Laurent Montador : « Je crois au risk management local »

Laurent Montador, directeur général adjoint de la Caisse centrale de réassurance revient sur les enjeux climatiques à venir en France à la lumière d’une étude publiée par le réassureur en partenariat avec Météo France.

NA Pro : Quels sont les principaux enseignements de cette étude ?

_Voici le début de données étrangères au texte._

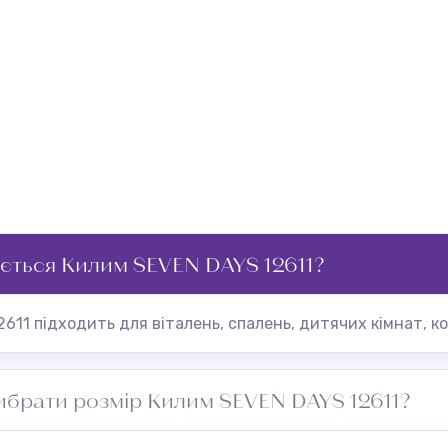
ється Килим SEVEN DAYS 12611?
611 підходить для віталень, спалень, дитячих кімнат, ко
ибрати розмір Килим SEVEN DAYS 12611?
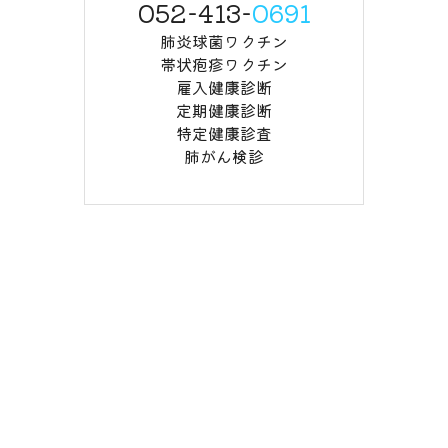
052-413-
0691
肺炎球菌ワクチン
帯状疱疹ワクチン
雇入健康診断
定期健康診断
特定健康診査
肺がん検診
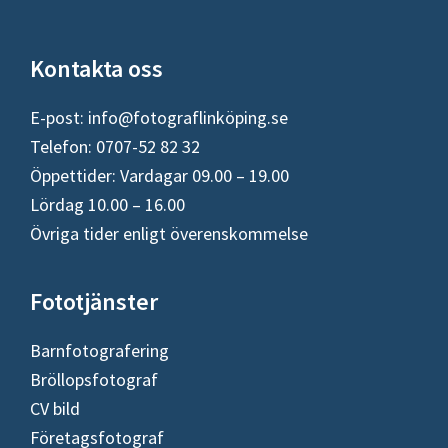
Footer
Kontakta oss
E-post:
info@fotograflinköping.se
Telefon: 0707-52 82 32
Öppettider: Vardagar 09.00 – 19.00
Lördag 10.00 – 16.00
Övriga tider enligt överenskommelse
Fototjänster
Barnfotografering
Bröllopsfotograf
CV bild
Företagsfotograf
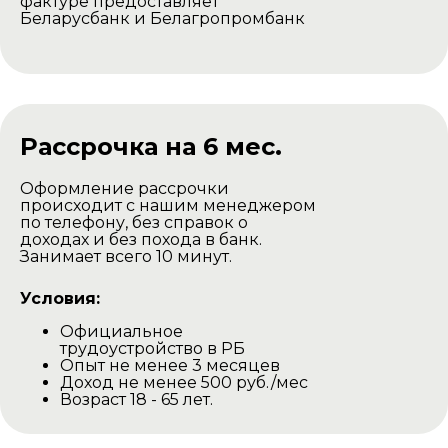
фактуре предоставляет
Беларусбанк и Белагропромбанк
Рассрочка на 6 мес.
Оформление рассрочки
происходит с нашим менеджером
по телефону, без справок о
доходах и без похода в банк.
Занимает всего 10 минут.
Условия:
Официальное
трудоустройство в РБ
Опыт не менее 3 месяцев
Доход не менее 500 руб./мес
Возраст 18 - 65 лет.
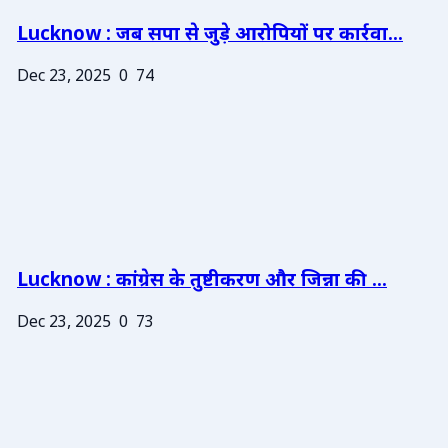
Lucknow : जब सपा से जुड़े आरोपियों पर कार्रवा...
Dec 23, 2025
0
74
Lucknow : कांग्रेस के तुष्टीकरण और जिन्ना की ...
Dec 23, 2025
0
73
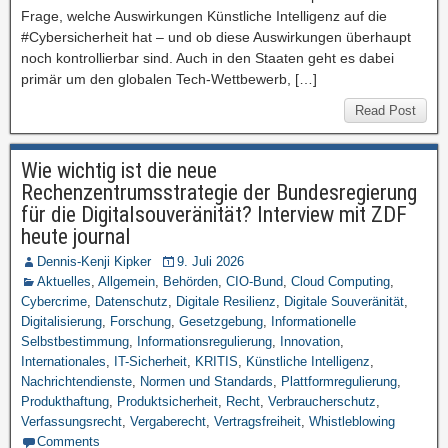
Frage, welche Auswirkungen Künstliche Intelligenz auf die
#Cybersicherheit hat – und ob diese Auswirkungen überhaupt
noch kontrollierbar sind. Auch in den Staaten geht es dabei
primär um den globalen Tech-Wettbewerb, […]
Read Post
Wie wichtig ist die neue
Rechenzentrumsstrategie der Bundesregierung
für die Digitalsouveränität? Interview mit ZDF
heute journal
Dennis-Kenji Kipker
9. Juli 2026
Aktuelles
,
Allgemein
,
Behörden
,
CIO-Bund
,
Cloud Computing
,
Cybercrime
,
Datenschutz
,
Digitale Resilienz
,
Digitale Souveränität
,
Digitalisierung
,
Forschung
,
Gesetzgebung
,
Informationelle
Selbstbestimmung
,
Informationsregulierung
,
Innovation
,
Internationales
,
IT-Sicherheit
,
KRITIS
,
Künstliche Intelligenz
,
Nachrichtendienste
,
Normen und Standards
,
Plattformregulierung
,
Produkthaftung
,
Produktsicherheit
,
Recht
,
Verbraucherschutz
,
Verfassungsrecht
,
Vergaberecht
,
Vertragsfreiheit
,
Whistleblowing
Comments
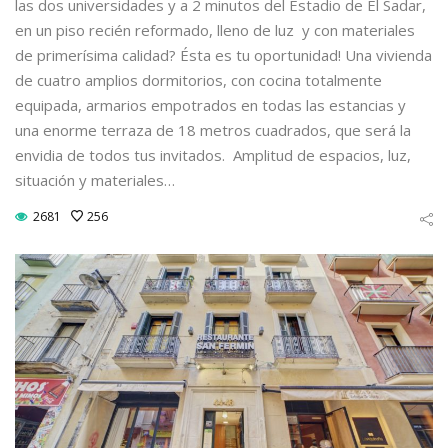
las dos universidades y a 2 minutos del Estadio de El Sadar,
en un piso recién reformado, lleno de luz y con materiales
de primerísima calidad? Ésta es tu oportunidad! Una vivienda
de cuatro amplios dormitorios, con cocina totalmente
equipada, armarios empotrados en todas las estancias y
una enorme terraza de 18 metros cuadrados, que será la
envidia de todos tus invitados. Amplitud de espacios, luz,
situación y materiales…
2681
256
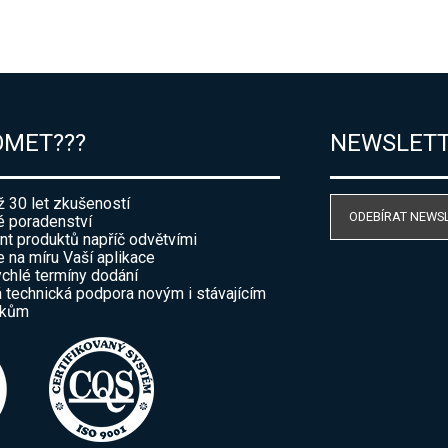
OMET???
NEWSLET
ž 30 let zkušeností
ODEBÍRAT NEWS
 poradenství
nt produktů napříč odvětvími
e na míru Vaší aplikace
ychlé termíny dodání
 technická podpora novým i stávajícím
íkům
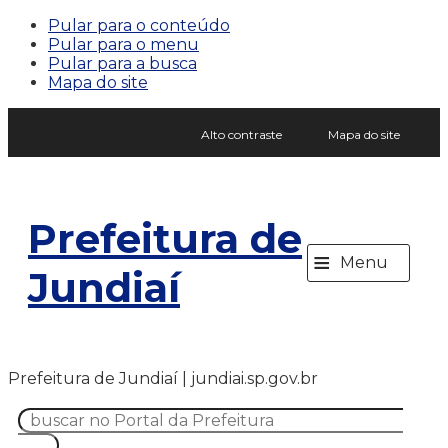
Pular para o conteúdo
Pular para o menu
Pular para a busca
Mapa do site
Alto contraste
Mapa do site
Prefeitura de
≡
Menu
Jundiaí
Prefeitura de Jundiaí | jundiai.sp.gov.br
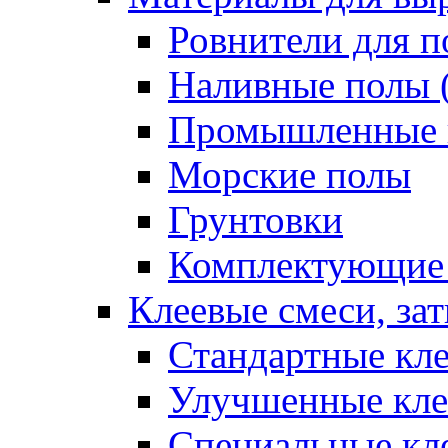
Ровнители для п
Наливные полы 
Промышленные 
Морские полы
Грунтовки
Комплектующие
Клеевые смеси, за
Стандартные кле
Улучшенные кле
Специальные кл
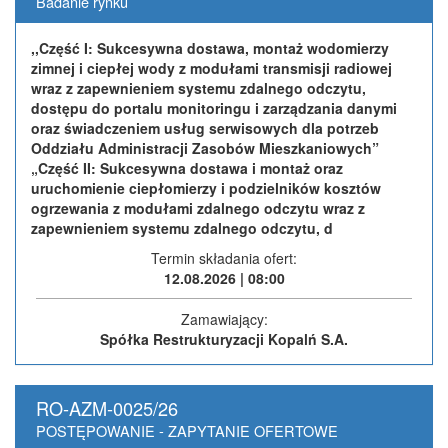
Badanie rynku
,,Część I: Sukcesywna dostawa, montaż wodomierzy
zimnej i ciepłej wody z modułami transmisji radiowej
wraz z zapewnieniem systemu zdalnego odczytu,
dostępu do portalu monitoringu i zarządzania danymi
oraz świadczeniem usług serwisowych dla potrzeb
Oddziału Administracji Zasobów Mieszkaniowych”
„Część II: Sukcesywna dostawa i montaż oraz
uruchomienie ciepłomierzy i podzielników kosztów
ogrzewania z modułami zdalnego odczytu wraz z
zapewnieniem systemu zdalnego odczytu, d
Termin składania ofert:
12.08.2026 | 08:00
Zamawiający:
Spółka Restrukturyzacji Kopalń S.A.
RO-AZM-0025/26
POSTĘPOWANIE - ZAPYTANIE OFERTOWE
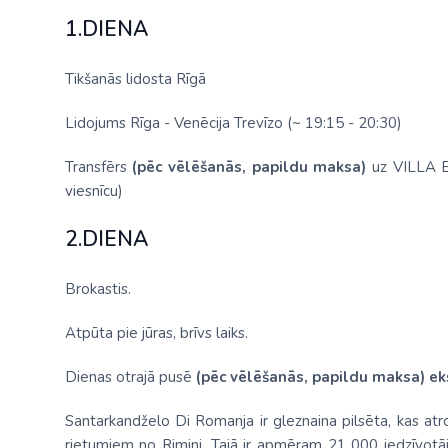
1.DIENA
Tikšanās lidosta Rīgā
Lidojums Rīga - Venēcija Trevīzo (~ 19:15 - 20:30)
Transfērs
(pēc vēlēšanās, papildu maksa)
uz VILLA EL
viesnīcu)
2.DIENA
Brokastis.
Atpūta pie jūras, brīvs laiks.
Dienas otrajā pusē
(pēc vēlēšanās, papildu maksa) eks
Santarkandželo Di Romanja ir gleznaina pilsēta, kas at
rietumiem no Rimini. Tajā ir apmēram 21 000 iedzīvotā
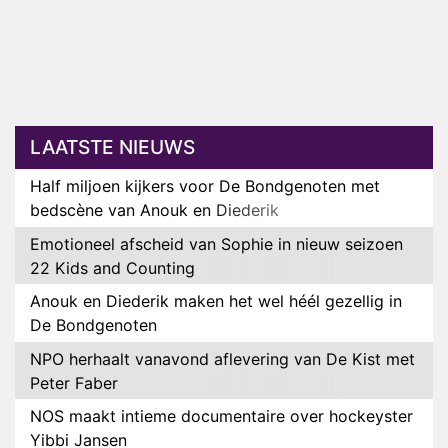
LAATSTE NIEUWS
Half miljoen kijkers voor De Bondgenoten met
bedscène van Anouk en Diederik
Emotioneel afscheid van Sophie in nieuw seizoen
22 Kids and Counting
Anouk en Diederik maken het wel héél gezellig in
De Bondgenoten
NPO herhaalt vanavond aflevering van De Kist met
Peter Faber
NOS maakt intieme documentaire over hockeyster
Yibbi Jansen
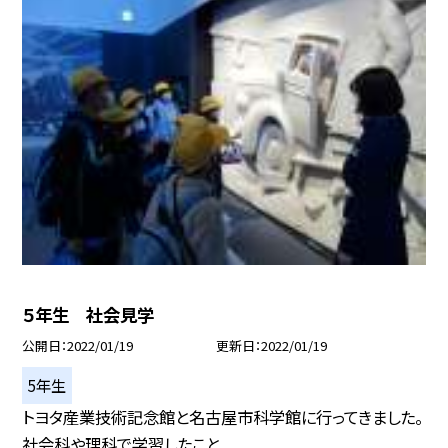
５年生 社会見学
公開日
2022/01/19
更新日
2022/01/19
5年生
トヨタ産業技術記念館と名古屋市科学館に行ってきました。
社会科や理科で学習したこと...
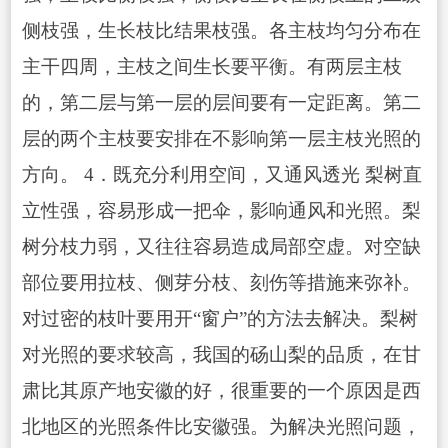
侧枝强，生长枝比结果枝强。各主枝均匀分布在
主干四周，主枝之间生长要平衡。有两层主枝
的，第二层与第一层的层间要有一定距离。第二
层的两个主枝要安排在不影响第一层主枝光照的
方向。 4．既充分利用空间，又通风透光 梨树直
立性强，容易形成一把伞，影响通风和光照。梨
树分枝力弱，又往往容易造成局部空虚。对空缺
部位要用拉枝、侧芽分枝、刻伤等措施来弥补。
对过密的枝叶要用开“窗户”的方法去解决。梨树
对光照的要求较高，我国的砀山梨的品质，在甘
肃比其原产地安徽的好，很重要的一个原因是西
北地区的光照条件比安徽强。为解决光照问题，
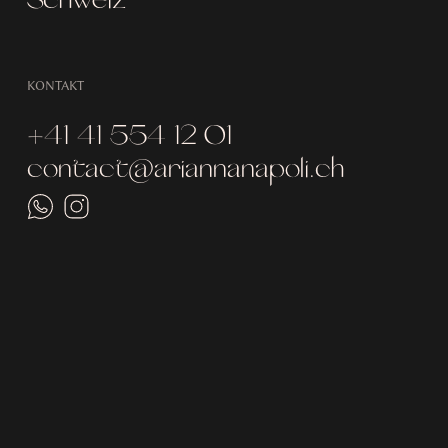
KONTAKT
+41 41 554 12 01
contact@ariannanapoli.ch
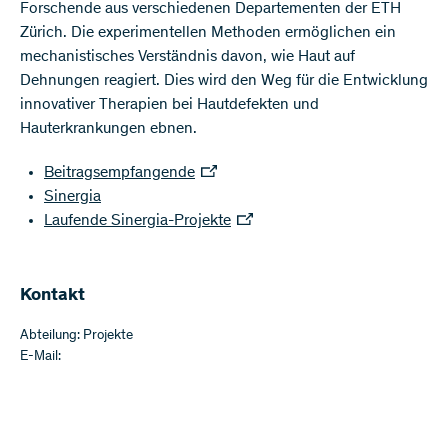
Forschende aus verschiedenen Departementen der ETH
Zürich. Die experimentellen Methoden ermöglichen ein
mechanistisches Verständnis davon, wie Haut auf
Dehnungen reagiert. Dies wird den Weg für die Entwicklung
innovativer Therapien bei Hautdefekten und
Hauterkrankungen ebnen.
Beitragsempfangende
Sinergia
Laufende Sinergia-Projekte
Kontakt
Abteilung: Projekte
E-Mail:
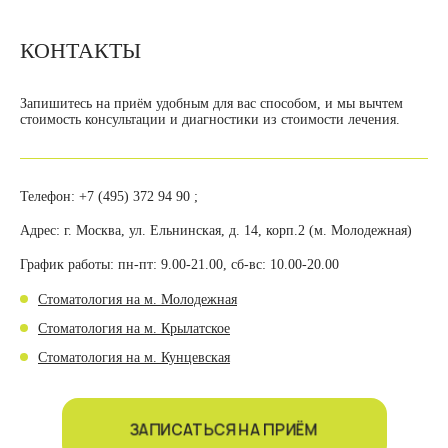
КОНТАКТЫ
Запишитесь на приём удобным для вас способом, и мы вычтем
стоимость консультации и диагностики из стоимости лечения.
Телефон:
+7 (495) 372 94 90
;
Адрес:
г. Москва, ул. Ельнинская, д. 14, корп.2 (м. Молодежная)
График работы:
пн-пт: 9.00-21.00, сб-вс: 10.00-20.00
Стоматология на м. Молодежная
Стоматология на м. Крылатское
Стоматология на м. Кунцевская
ЗАПИСАТЬСЯ НА ПРИЁМ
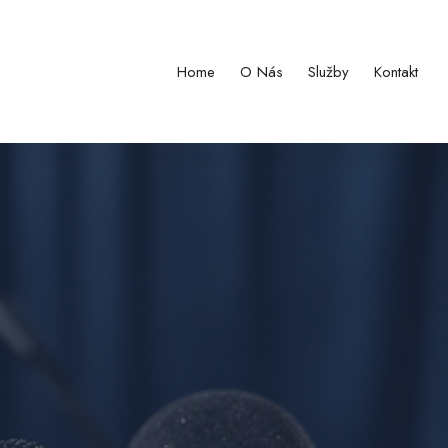
Home
O Nás
Služby
Kontakt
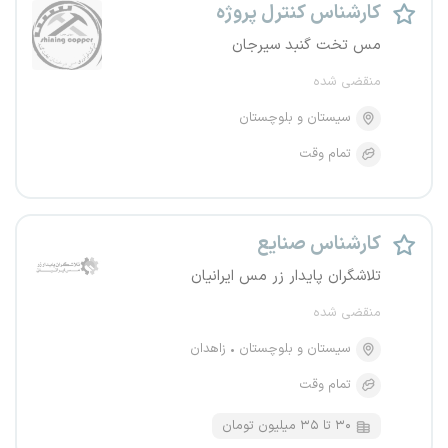
کارشناس کنترل پروژه
مس تخت گنبد سیرجان
منقضی شده
سیستان و بلوچستان
تمام وقت
کارشناس صنایع
تلاشگران پایدار زر مس ایرانیان
منقضی شده
سیستان و بلوچستان
زاهدان
تمام وقت
۳۰ تا ۳۵ میلیون تومان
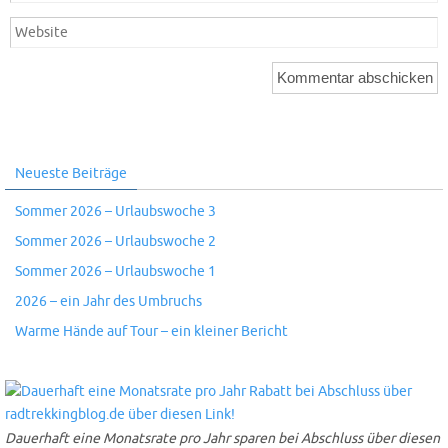
Neueste Beiträge
Sommer 2026 – Urlaubswoche 3
Sommer 2026 – Urlaubswoche 2
Sommer 2026 – Urlaubswoche 1
2026 – ein Jahr des Umbruchs
Warme Hände auf Tour – ein kleiner Bericht
Dauerhaft eine Monatsrate pro Jahr sparen bei Abschluss über diesen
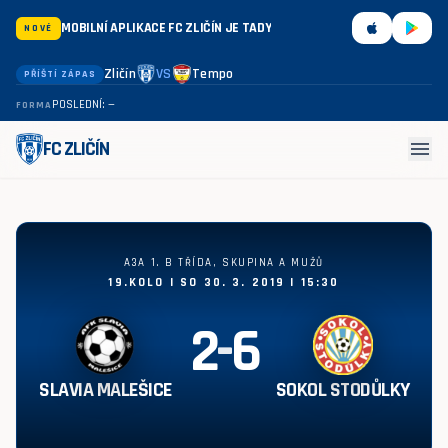
MOBILNÍ APLIKACE FC ZLIČÍN JE TADY
NOVÉ
Zličín
VS
Tempo
PŘÍŠTÍ ZÁPAS
POSLEDNÍ: —
FORMA
menu
FC ZLIČÍN
Slavia Malešice - Sokol Stodůlky 2:6
A3A 1. B TŘÍDA, SKUPINA A MUŽŮ
19.KOLO | SO 30. 3. 2019 | 15:30
2
-
6
SLAVIA MALEŠICE
SOKOL STODŮLKY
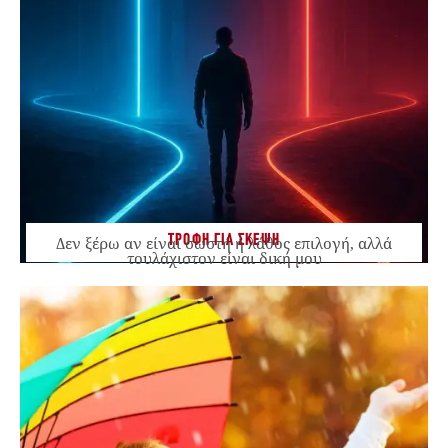
ΤΡΟΦΗ ΓΙΑ ΣΚΕΨΗ
Δεν ξέρω αν είναι σωστή ή λάθος επιλογή, αλλά
τουλάχιστον είναι δική μου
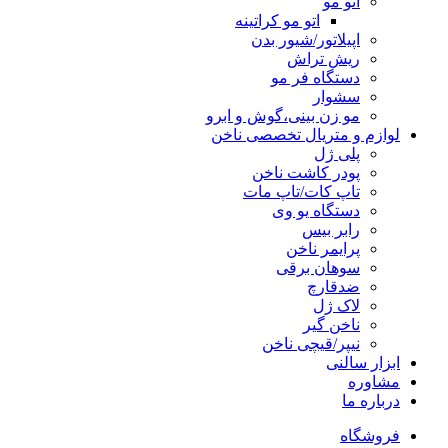
اتو مو
اتو مو کراتینه
اپیلاتور/شیور بدن
ریش تراش
دستگاه فر مو
سشوار
مو زن بینی،گوش و ابرو
لوازم و متریال تخصصی ناخن
پلی ژل
پودر کاشت ناخن
تاپ کات/تاپ مات
دستگاه یو وی
رابر بیس
پرایمر ناخن
سوهان برقی
ضدقارچ
لاک ژل
ناخن گیر
نیپر/قیچی ناخن
ابزار سالنی
مشاوره
درباره ما
فروشگاه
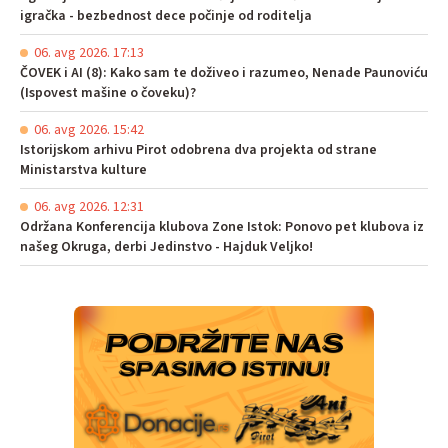
igračka - bezbednost dece počinje od roditelja
06. avg 2026. 17:13
ČOVEK i AI (8): Kako sam te doživeo i razumeo, Nenade Paunoviću
(Ispovest mašine o čoveku)?
06. avg 2026. 15:42
Istorijskom arhivu Pirot odobrena dva projekta od strane
Ministarstva kulture
06. avg 2026. 12:31
Održana Konferencija klubova Zone Istok: Ponovo pet klubova iz
našeg Okruga, derbi Jedinstvo - Hajduk Veljko!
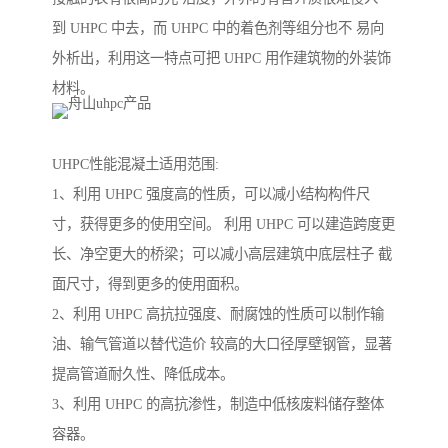
到 UHPC 中去，而 UHPC 中的着色剂等组分也不 易向
外析出，利用这一特点可把 UHPC 用作建筑物的外装饰
材料。
UHPC性能混凝土适用范围:
1、利用 UHPC 强度高的性质，可以减小结构构件尺
寸，获得更多的使用空间。 利用 UHPC 可以建造跨度更
长、净空更大的桥梁；可以减小高层建筑中底层柱子 截
面尺寸，得到更多的使用面积。
2、利用 UHPC 高抗拉强度、耐腐蚀的性质可以制作输
油、输气管道以替代造价 较高的大口径厚壁钢管，显著
提高管道耐久性、降低成本。
3、利用 UHPC 的高抗渗性，制造中低核废料储存整体
容器。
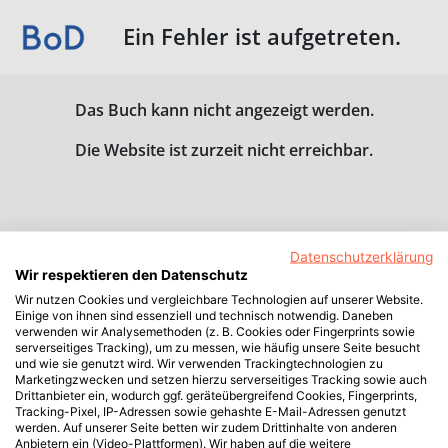
Ein Fehler ist aufgetreten.
Das Buch kann nicht angezeigt werden.
Die Website ist zurzeit nicht erreichbar.
Datenschutzerklärung
Wir respektieren den Datenschutz
Wir nutzen Cookies und vergleichbare Technologien auf unserer Website.
Einige von ihnen sind essenziell und technisch notwendig. Daneben
verwenden wir Analysemethoden (z. B. Cookies oder Fingerprints sowie
serverseitiges Tracking), um zu messen, wie häufig unsere Seite besucht
und wie sie genutzt wird. Wir verwenden Trackingtechnologien zu
Marketingzwecken und setzen hierzu serverseitiges Tracking sowie auch
Drittanbieter ein, wodurch ggf. geräteübergreifend Cookies, Fingerprints,
Tracking-Pixel, IP-Adressen sowie gehashte E-Mail-Adressen genutzt
werden. Auf unserer Seite betten wir zudem Drittinhalte von anderen
Anbietern ein (Video-Plattformen). Wir haben auf die weitere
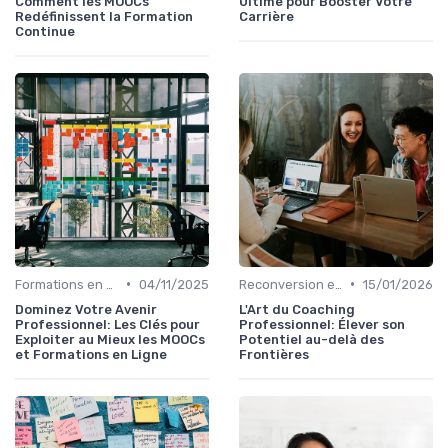
Comment les MOOCs
Ultime pour Booster Votre
Redéfinissent la Formation
Carrière
Continue
•
•
Formations en Ligne et MOOCs
04/11/2025
Reconversion et Montée en Compétences
15/01/2026
Dominez Votre Avenir
L'Art du Coaching
Professionnel: Les Clés pour
Professionnel: Élever son
Exploiter au Mieux les MOOCs
Potentiel au-delà des
et Formations en Ligne
Frontières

Laurent Montador : Tout d’abord nous nous sommes appuyés sur le scénario du Giec 4.5 compatible avec l’objectif que s’est fixé la COP 21 de limiter le réchauffement climatique à 2°C d’ici 2100. L’étude montre que sur trois périls, la sinistralité moyenne annuelle devrait doubler d’ici 2050. Elle souligne par ailleurs que la prévention, la gestion de crise et l’aménagement du territoire sont les axes prioritaires sur lesquels il faut agir. Car 80% de l’augmentation de la sinistralité est imputable à l’évolution des valeurs assurées dans les zones à risques. Les politiques publiques doivent aller vers plus de responsabilisation. La gestion du risque est l’affaire de tous.

Certains pointent justement le caractère anesthésiant du régime Cat’Nat qui déresponsabiliserait les assurés. Le Cese prône par exemple une modulation des cotisations selon l’exposition au risque. Comment réagissez-vous ?

Je ne crois pas que le régime Cat’Nat engendre de l’aléa moral. Lorsque vous êtes sinistrés vous y laissez des plumes. Pas seulement sur le plan financier, mais aussi sur le plan psychologique parce que vous avez tout perdu. Par ailleurs, je ne suis pas persuadé que 4 ou 5 euros de plus ajoutés à la prime sur un contrat d’assurance vont améliorer la culture du risque. C’est l’ordre de grandeur pour les particuliers et il ne faut pas oublier aussi les frais de gestion supplémentaires induits ; par contre, pour les entreprises et les collectivités locales, cela peut avoir un effet beaucoup plus important, ce qui peut être incitatif pour prendre de bonnes mesures de prévention compatibles avec d’autres plans de prévention de risques plus globaux.

Comment améliorer cette culture du risque ?

Il faut faire en sorte que la mémoire ne se perde pas. Auparavant les anciens connaissaient les zones à risque sur un territoire donné. Mais la mobilité des populations et la pression du foncier ont peu à peu gommé cet héritage. Je suis partisan d’un risk management local qui permettrait de coordonner la gestion du risque. La mise en place d’exercices, l’utilisation des sirènes, que l’on entend tous les premiers mercredis du mois avec une codification spécifique, sont des outils pour sécuriser les biens et les personnes. Les assureurs ont aussi leur rôle à jouer en alertant leurs clients sur leur smartphone par exemple. Attendre que la culture du risque ne se diffuse que par l’Etat me paraît peu efficace.

Et un risk manager national comme le suggère l’Apref ?

C’est une idée à laquelle nous souscrivons. Aujourd’hui, le risque naturel est géré en silo, selon une organisation en différents ministères ou services de l’Etat. Chaque partie prenante prend l’étendue de son domaine de responsabilité sans trop le partager naturellement. Nous sommes dans l’interministériel, et en dernier ressort c’est au Premier ministre de trancher. Une meilleure coordination par la mise en place d’un risk manager centralisant l’information et les décisions ne pourrait qu’ajouter de l’efficacité dans la gestion du risque naturel. CCR y prendra toute sa part.

Des systèmes d’alerte existent, notamment au niveau de Météo France, mais paraissent galvaudés aujourd’hui et peu suivis d’effets auprès des populations.

Le principe de précaution et la potentielle judiciarisation qui en découle font que les lanceurs d’alerte font attention à ce que leur responsabilité éventuelle ne soit pas trop souvent pointée du doigt. Je comprends qu’il vaut mieux trop prévenir que d’être accusé de ne pas avoir prévenu suffisamment. Pour autant, il faut prendre conscience que le risque zéro n’existe pas. A chaque nouvelle catastrophe nous en apprenons un peu plus mais avec une meilleure diffusion de la culture du risque, accompagnée par une responsabilisation individuelle, on pourra encore plus constater les dommages évités et surtout les vies sauvées.